_The problem_
Return the lines from the line containing "lamp 384 127" through the last line of the material below, exactly as they appear and with no others.

(Data excerpt Opens)

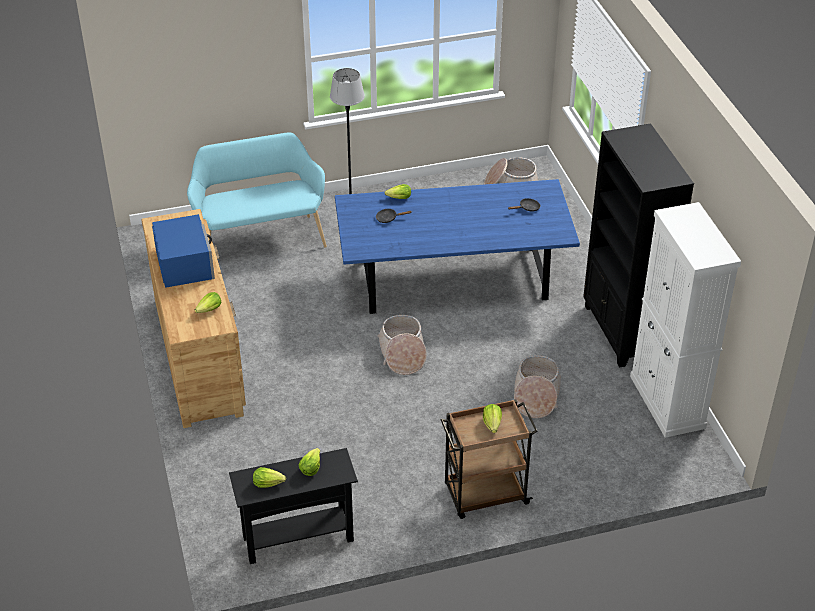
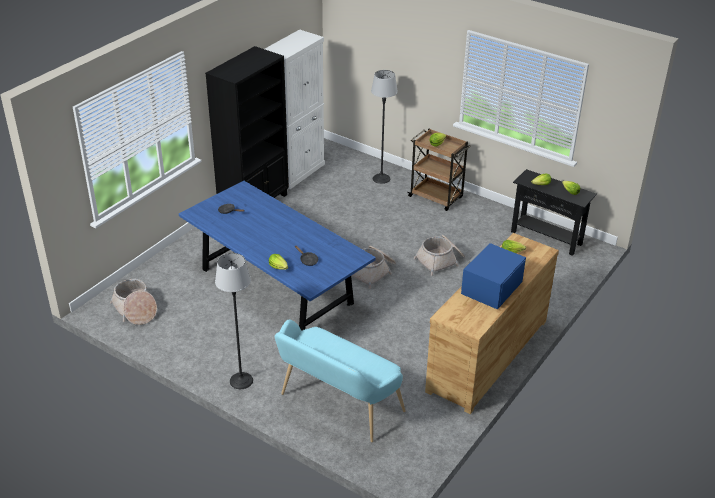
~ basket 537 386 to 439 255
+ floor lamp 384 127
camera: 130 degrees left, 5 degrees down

(Data excerpt Closes)

_Expected answer_
+ floor lamp 384 127
camera: 130 degrees left, 5 degrees down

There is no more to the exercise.